» TASK
Please reproduce the entries below, from their start up to and including the line that contains "Write the ABC notation for this score.", with every line unchanged. Leave the pictures out of your answer.

» ENTRIES PROVIDED
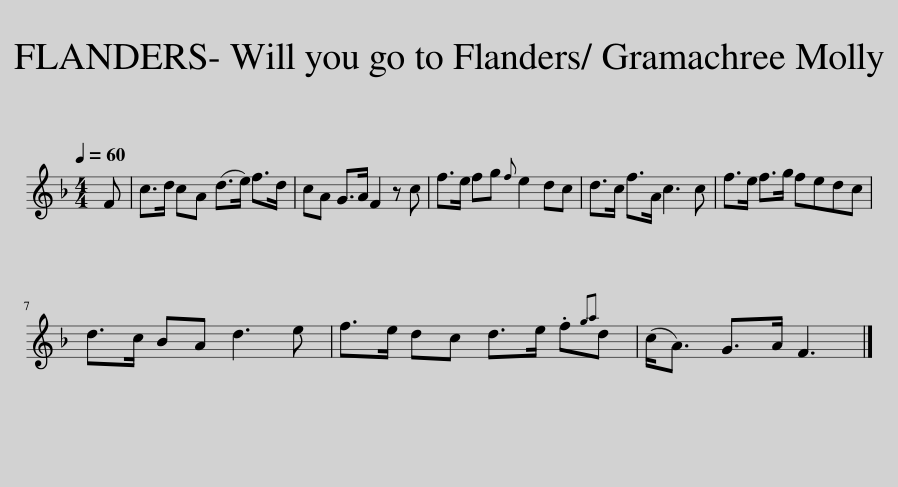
X:1
L:1/8
Q:1/4=60
M:4/4
I:linebreak $
K:F
V:1 treble
V:1
 F | c>d cA (d>e) f>d | cA G>A F2 z c | f>e fg{f} e2 dc | d>c f>A c3 c | %5
 f>e f>g fedc |$ d>c BA d3 e | f>e dc d>e .f{ga}d | (c<A) G>A F3 |] %9
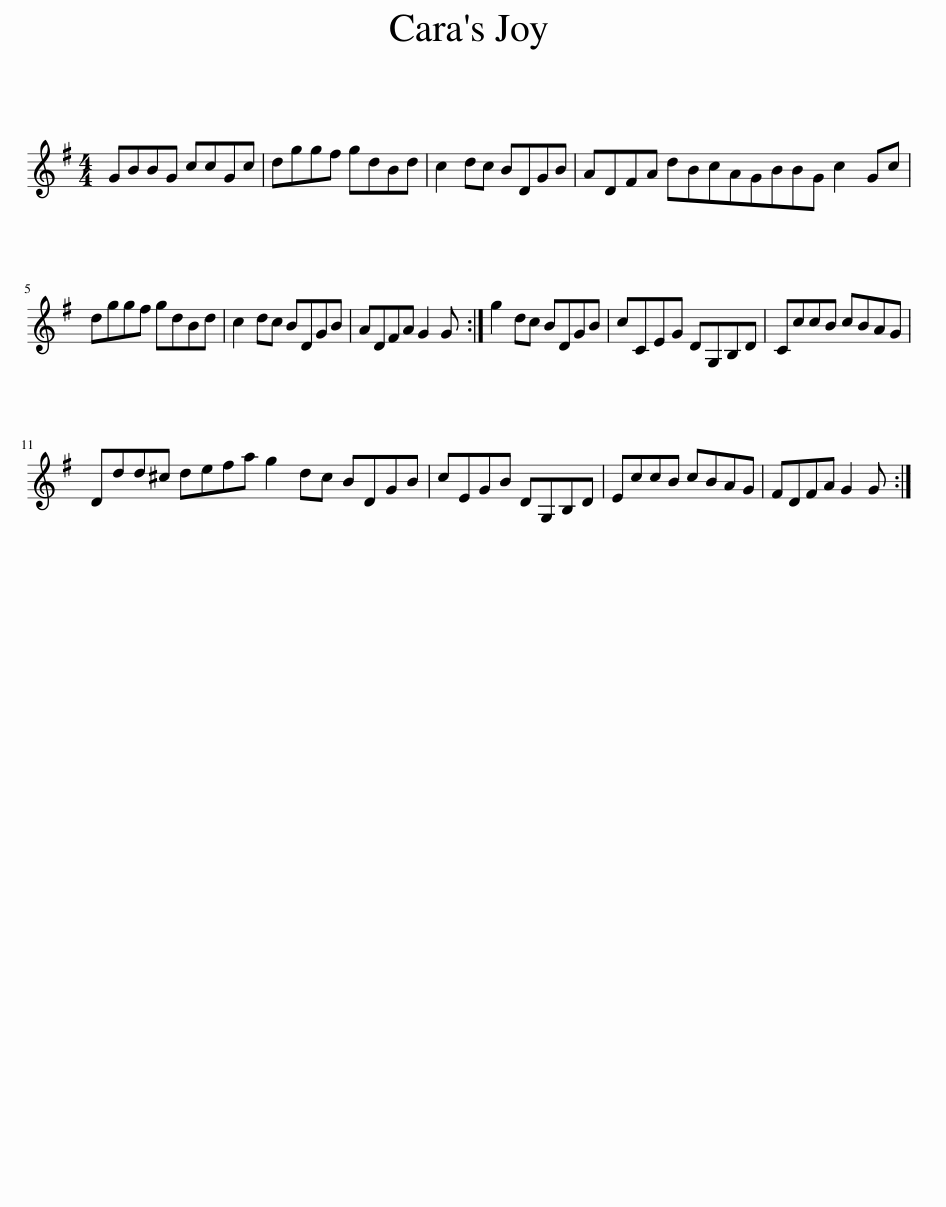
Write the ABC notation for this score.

X:1
L:1/8
M:4/4
I:linebreak $
K:G
V:1 treble
V:1
 GBBG ccGc | dggf gdBd | c2 dc BDGB | ADFA dBcAGBBG c2 Gc |$ dggf gdBd | %5
 c2 dc BDGB | ADFA G2 G :| g2 dc BDGB | cCEG DG,B,D | CccB cBAG |$ %10
 Ddd^c defa g2 dc BDGB | cEGB DG,B,D | EccB cBAG | FDFA G2 G :| %14
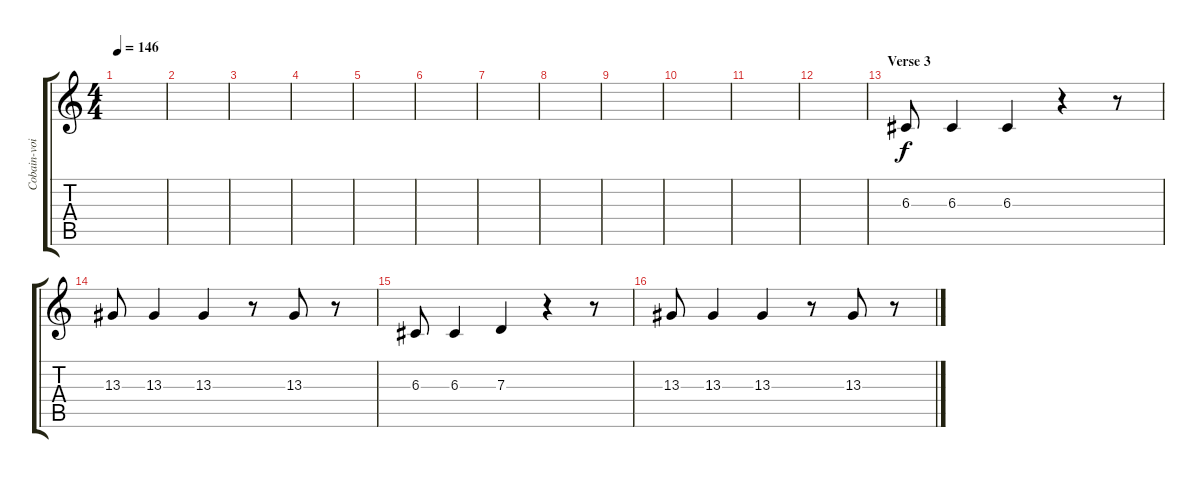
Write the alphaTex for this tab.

\track ("Cobain-voice" "Cobain-voi") {instrument trumpet}
\staff {score tabs}
\tuning (E4 B3 G3 D3 A2 E2) {hide}
\ts (4 4)
\tempo 146
\clef g2
\ks c
|
|
|
|
|
|
|
|
|
|
|
|
\section ("" "Verse 3")
6.3.8{instrument trumpet} 6.3.4 6.3.4 r.4 r.8 |
13.3.8 13.3.4 13.3.4 r.8 13.3.8 r.8 |
6.3.8 6.3.4 7.3.4 r.4 r.8 |
13.3.8 13.3.4 13.3.4 r.8 13.3.8 r.8
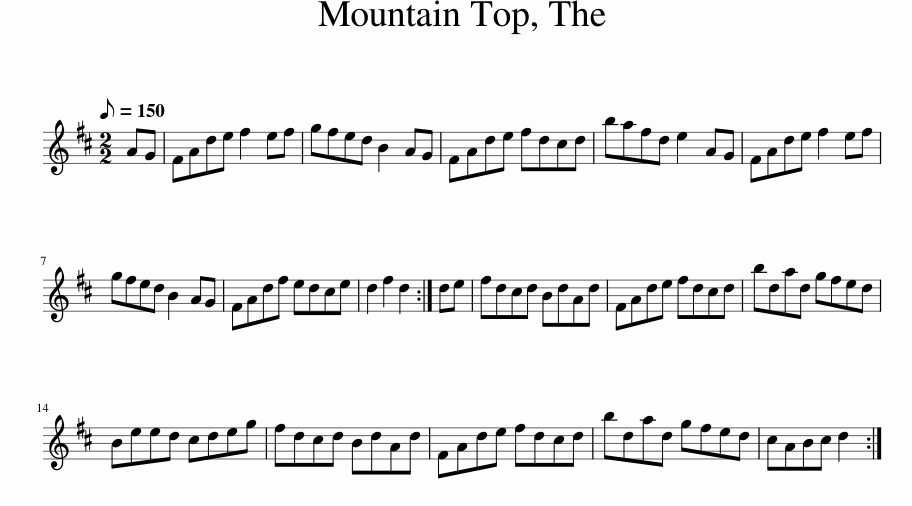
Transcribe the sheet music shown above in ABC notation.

X:1
L:1/8
Q:1/8=150
M:2/2
I:linebreak $
K:D
V:1 treble
V:1
 AG | FAde f2 ef | gfed B2 AG | FAde fdcd | bafd e2 AG | %5
 FAde f2 ef |$ gfed B2 AG | FAdf edce | d2 f2 d2 :| de | %10
 fdcd BdAd | FAde fdcd | bdad gfed |$ Beed cdeg | fdcd BdAd | %15
 FAde fdcd | bdad gfed | cABc d2 :| %18
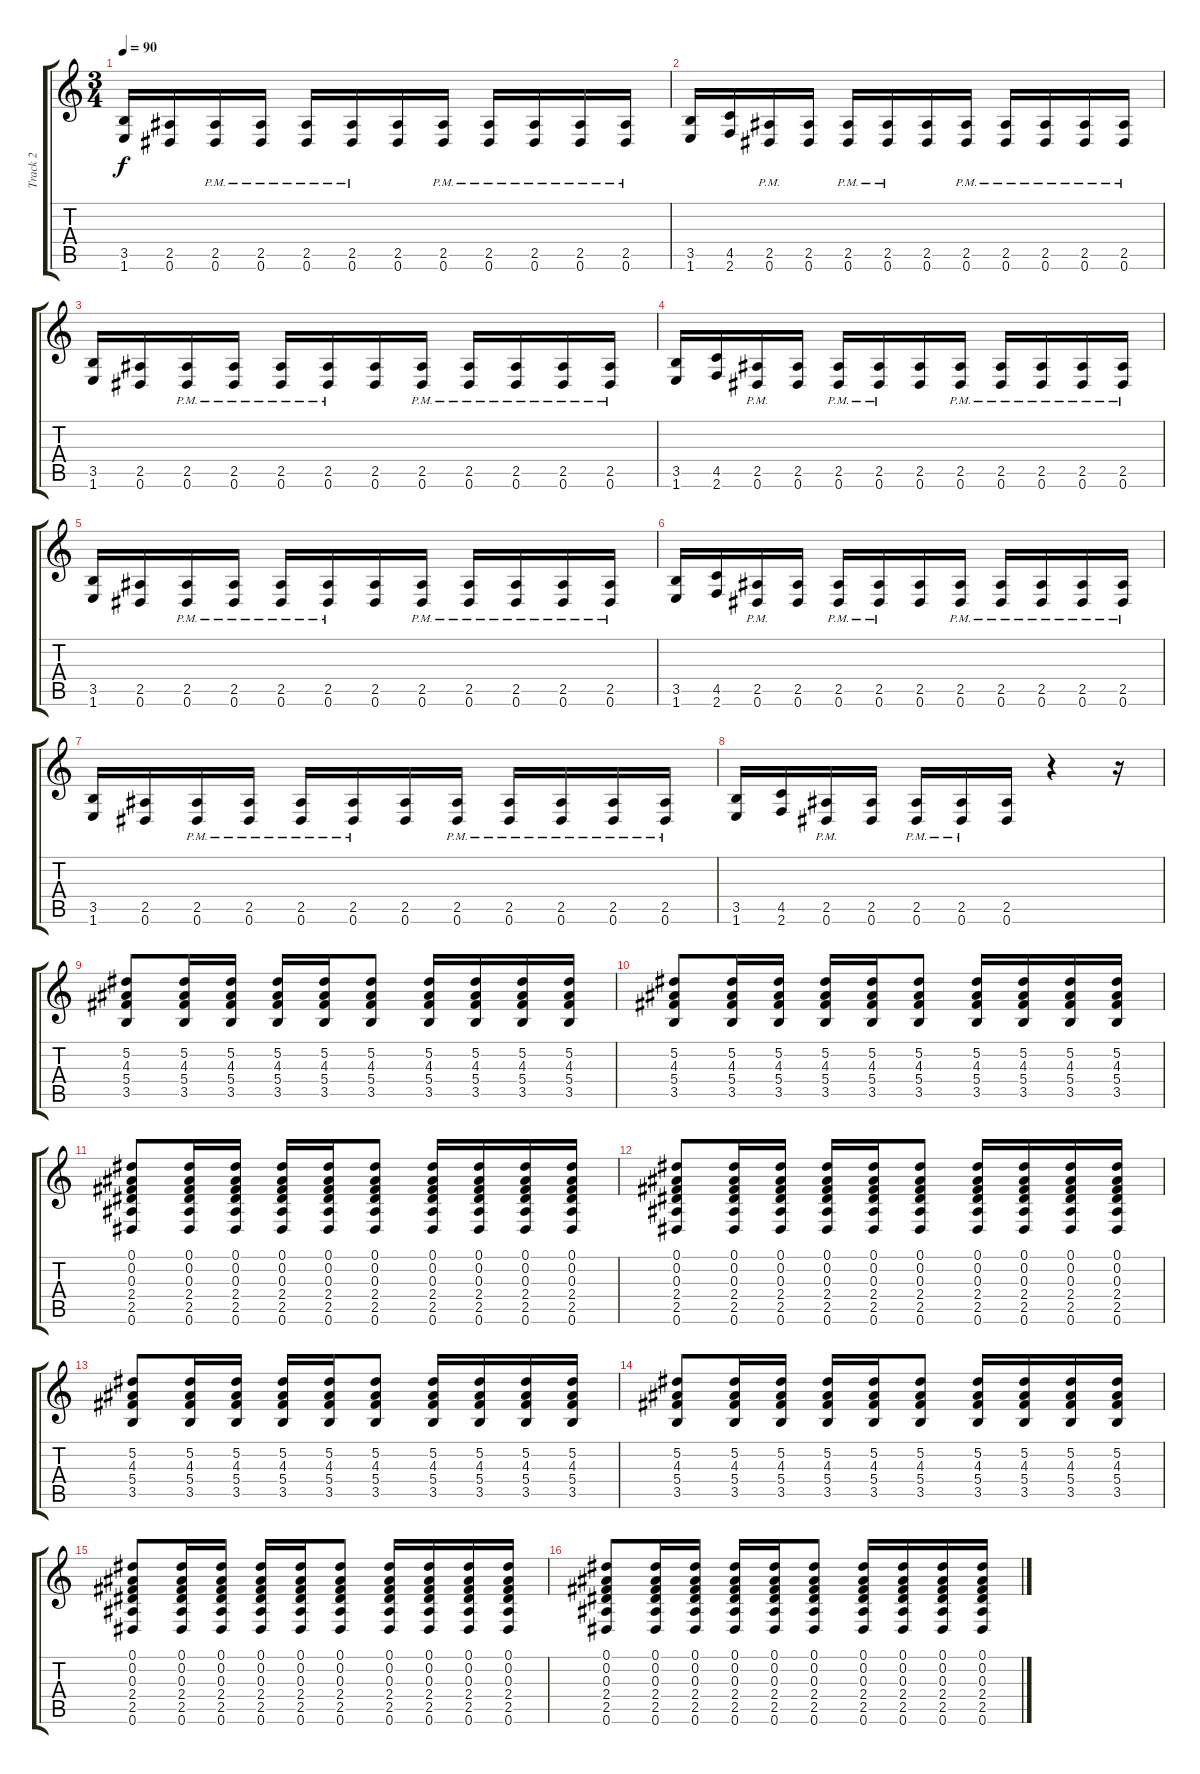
\track ("Track 2" "Track 2") {instrument distortionguitar}
\staff {score tabs}
\tuning (Eb4 Bb3 Gb3 Db3 Ab2 Eb2) {hide}
\ts (3 4)
\tempo 90
\clef g2
\ks c
(3.5 1.6).16{dy f} (2.5 0.6).16 (2.5{pm} 0.6).16 (2.5{pm} 0.6).16 (2.5{pm} 0.6).16 (2.5{pm} 0.6).16 (2.5 0.6).16 (2.5{pm} 0.6).16 (2.5{pm} 0.6).16 (2.5{pm} 0.6).16 (2.5{pm} 0.6).16 (2.5{pm} 0.6).16 |
(3.5 1.6).16 (4.5 2.6).16 (2.5{pm} 0.6{pm}).16 (2.5 0.6).16 (2.5{pm} 0.6{pm}).16 (2.5{pm} 0.6{pm}).16 (2.5 0.6).16 (2.5{pm} 0.6{pm}).16 (2.5{pm} 0.6{pm}).16 (2.5{pm} 0.6{pm}).16 (2.5{pm} 0.6{pm}).16 (2.5{pm} 0.6{pm}).16 |
(3.5 1.6).16 (2.5 0.6).16 (2.5{pm} 0.6).16 (2.5{pm} 0.6).16 (2.5{pm} 0.6).16 (2.5{pm} 0.6).16 (2.5 0.6).16 (2.5{pm} 0.6).16 (2.5{pm} 0.6).16 (2.5{pm} 0.6).16 (2.5{pm} 0.6).16 (2.5{pm} 0.6).16 |
(3.5 1.6).16 (4.5 2.6).16 (2.5{pm} 0.6{pm}).16 (2.5 0.6).16 (2.5{pm} 0.6{pm}).16 (2.5{pm} 0.6{pm}).16 (2.5 0.6).16 (2.5{pm} 0.6{pm}).16 (2.5{pm} 0.6{pm}).16 (2.5{pm} 0.6{pm}).16 (2.5{pm} 0.6{pm}).16 (2.5{pm} 0.6{pm}).16 |
(3.5 1.6).16 (2.5 0.6).16 (2.5{pm} 0.6).16 (2.5{pm} 0.6).16 (2.5{pm} 0.6).16 (2.5{pm} 0.6).16 (2.5 0.6).16 (2.5{pm} 0.6).16 (2.5{pm} 0.6).16 (2.5{pm} 0.6).16 (2.5{pm} 0.6).16 (2.5{pm} 0.6).16 |
(3.5 1.6).16 (4.5 2.6).16 (2.5{pm} 0.6{pm}).16 (2.5 0.6).16 (2.5{pm} 0.6{pm}).16 (2.5{pm} 0.6{pm}).16 (2.5 0.6).16 (2.5{pm} 0.6{pm}).16 (2.5{pm} 0.6{pm}).16 (2.5{pm} 0.6{pm}).16 (2.5{pm} 0.6{pm}).16 (2.5{pm} 0.6{pm}).16 |
(3.5 1.6).16 (2.5 0.6).16 (2.5{pm} 0.6).16 (2.5{pm} 0.6).16 (2.5{pm} 0.6).16 (2.5{pm} 0.6).16 (2.5 0.6).16 (2.5{pm} 0.6).16 (2.5{pm} 0.6).16 (2.5{pm} 0.6).16 (2.5{pm} 0.6).16 (2.5{pm} 0.6).16 |
(3.5 1.6).16 (4.5 2.6).16 (2.5{pm} 0.6{pm}).16 (2.5 0.6).16 (2.5{pm} 0.6{pm}).16 (2.5{pm} 0.6{pm}).16 (2.5 0.6).16 r.4 r.16 |
(5.2 4.3 5.4 3.5).8 (5.2 4.3 5.4 3.5).16 (5.2 4.3 5.4 3.5).16 (5.2 4.3 5.4 3.5).16 (5.2 4.3 5.4 3.5).16 (5.2 4.3 5.4 3.5).8 (5.2 4.3 5.4 3.5).16 (5.2 4.3 5.4 3.5).16 (5.2 4.3 5.4 3.5).16 (5.2 4.3 5.4 3.5).16 |
(5.2 4.3 5.4 3.5).8 (5.2 4.3 5.4 3.5).16 (5.2 4.3 5.4 3.5).16 (5.2 4.3 5.4 3.5).16 (5.2 4.3 5.4 3.5).16 (5.2 4.3 5.4 3.5).8 (5.2 4.3 5.4 3.5).16 (5.2 4.3 5.4 3.5).16 (5.2 4.3 5.4 3.5).16 (5.2 4.3 5.4 3.5).16 |
(0.1 0.2 0.3 2.4 2.5 0.6).8 (0.1 0.2 0.3 2.4 2.5 0.6).16 (0.1 0.2 0.3 2.4 2.5 0.6).16 (0.1 0.2 0.3 2.4 2.5 0.6).16 (0.1 0.2 0.3 2.4 2.5 0.6).16 (0.1 0.2 0.3 2.4 2.5 0.6).8 (0.1 0.2 0.3 2.4 2.5 0.6).16 (0.1 0.2 0.3 2.4 2.5 0.6).16 (0.1 0.2 0.3 2.4 2.5 0.6).16 (0.1 0.2 0.3 2.4 2.5 0.6).16 |
(0.1 0.2 0.3 2.4 2.5 0.6).8 (0.1 0.2 0.3 2.4 2.5 0.6).16 (0.1 0.2 0.3 2.4 2.5 0.6).16 (0.1 0.2 0.3 2.4 2.5 0.6).16 (0.1 0.2 0.3 2.4 2.5 0.6).16 (0.1 0.2 0.3 2.4 2.5 0.6).8 (0.1 0.2 0.3 2.4 2.5 0.6).16 (0.1 0.2 0.3 2.4 2.5 0.6).16 (0.1 0.2 0.3 2.4 2.5 0.6).16 (0.1 0.2 0.3 2.4 2.5 0.6).16 |
(5.2 4.3 5.4 3.5).8 (5.2 4.3 5.4 3.5).16 (5.2 4.3 5.4 3.5).16 (5.2 4.3 5.4 3.5).16 (5.2 4.3 5.4 3.5).16 (5.2 4.3 5.4 3.5).8 (5.2 4.3 5.4 3.5).16 (5.2 4.3 5.4 3.5).16 (5.2 4.3 5.4 3.5).16 (5.2 4.3 5.4 3.5).16 |
(5.2 4.3 5.4 3.5).8 (5.2 4.3 5.4 3.5).16 (5.2 4.3 5.4 3.5).16 (5.2 4.3 5.4 3.5).16 (5.2 4.3 5.4 3.5).16 (5.2 4.3 5.4 3.5).8 (5.2 4.3 5.4 3.5).16 (5.2 4.3 5.4 3.5).16 (5.2 4.3 5.4 3.5).16 (5.2 4.3 5.4 3.5).16 |
(0.1 0.2 0.3 2.4 2.5 0.6).8 (0.1 0.2 0.3 2.4 2.5 0.6).16 (0.1 0.2 0.3 2.4 2.5 0.6).16 (0.1 0.2 0.3 2.4 2.5 0.6).16 (0.1 0.2 0.3 2.4 2.5 0.6).16 (0.1 0.2 0.3 2.4 2.5 0.6).8 (0.1 0.2 0.3 2.4 2.5 0.6).16 (0.1 0.2 0.3 2.4 2.5 0.6).16 (0.1 0.2 0.3 2.4 2.5 0.6).16 (0.1 0.2 0.3 2.4 2.5 0.6).16 |
(0.1 0.2 0.3 2.4 2.5 0.6).8 (0.1 0.2 0.3 2.4 2.5 0.6).16 (0.1 0.2 0.3 2.4 2.5 0.6).16 (0.1 0.2 0.3 2.4 2.5 0.6).16 (0.1 0.2 0.3 2.4 2.5 0.6).16 (0.1 0.2 0.3 2.4 2.5 0.6).8 (0.1 0.2 0.3 2.4 2.5 0.6).16 (0.1 0.2 0.3 2.4 2.5 0.6).16 (0.1 0.2 0.3 2.4 2.5 0.6).16 (0.1 0.2 0.3 2.4 2.5 0.6).16
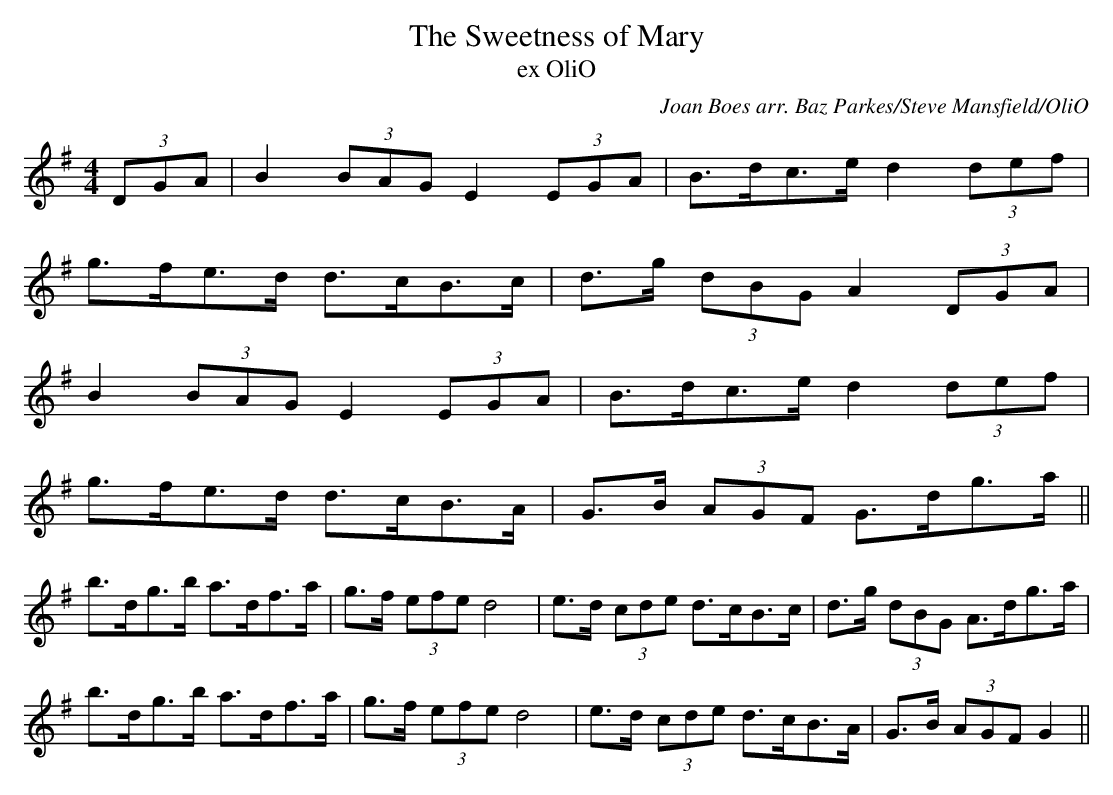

» THE ANSWER
X:1
L:1/8
Q:1/4=60
M:4/4
I:linebreak $
K:F
V:1 treble
V:1
 F | c>d cA (d>e) f>d | cA G>A F2 z c | f>e fg{f} e2 dc | d>c f>A c3 c | %5
 f>e f>g fedc |$ d>c BA d3 e | f>e dc d>e .f{ga}d | (c<A) G>A F3 |] %9
Write the ABC notation for this score.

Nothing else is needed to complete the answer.